▶ [Problem to solve]: From the records below, extract only the lines running from the line with "Ватсап (WhatsApp)" to the line with "аючи сайту.", both lines included, reproducing them exactly.

▶ [Page-level text extractions]:
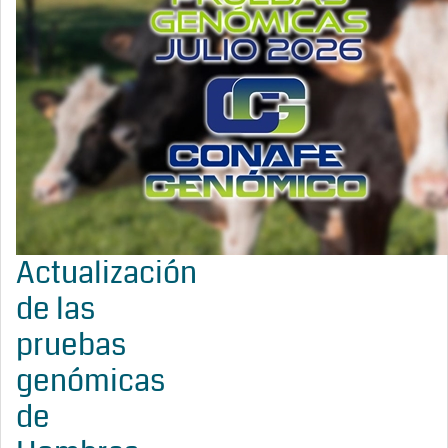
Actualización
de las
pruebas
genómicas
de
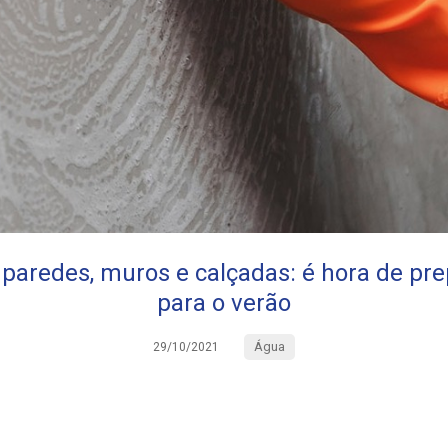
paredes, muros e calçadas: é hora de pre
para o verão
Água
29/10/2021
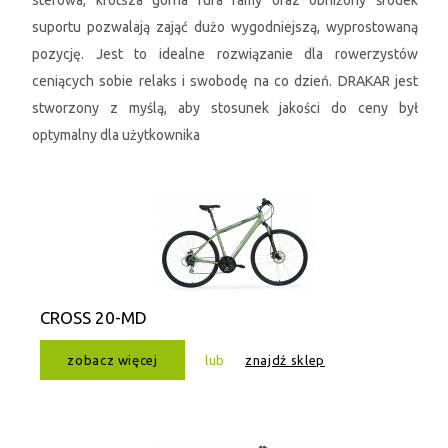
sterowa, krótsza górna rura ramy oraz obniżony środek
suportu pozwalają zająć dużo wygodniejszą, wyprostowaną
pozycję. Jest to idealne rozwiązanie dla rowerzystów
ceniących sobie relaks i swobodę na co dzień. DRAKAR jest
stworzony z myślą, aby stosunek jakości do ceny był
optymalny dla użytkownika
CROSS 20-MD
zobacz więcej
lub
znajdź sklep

--

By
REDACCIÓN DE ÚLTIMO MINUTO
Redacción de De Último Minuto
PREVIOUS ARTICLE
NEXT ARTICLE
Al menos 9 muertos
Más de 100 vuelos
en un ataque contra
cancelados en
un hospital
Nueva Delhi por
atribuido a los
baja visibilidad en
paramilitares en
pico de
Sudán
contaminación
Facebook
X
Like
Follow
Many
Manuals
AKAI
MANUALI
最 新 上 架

* * *

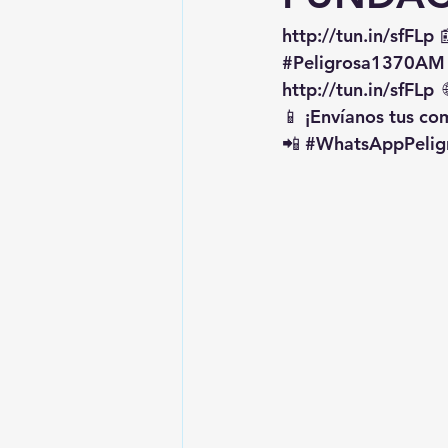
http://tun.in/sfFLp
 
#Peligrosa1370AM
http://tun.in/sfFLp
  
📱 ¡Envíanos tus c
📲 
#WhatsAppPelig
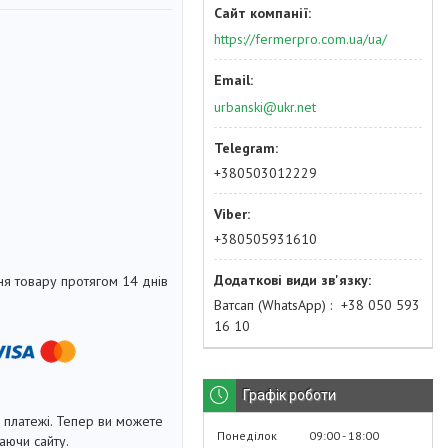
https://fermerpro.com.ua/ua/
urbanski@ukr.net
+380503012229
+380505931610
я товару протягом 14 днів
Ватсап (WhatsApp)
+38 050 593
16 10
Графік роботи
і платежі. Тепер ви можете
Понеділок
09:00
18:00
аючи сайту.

▶ [Final answer]:
Ватсап (WhatsApp)
+38 050 593
16 10
Графік роботи
і платежі. Тепер ви можете
Понеділок
09:00
18:00
аючи сайту.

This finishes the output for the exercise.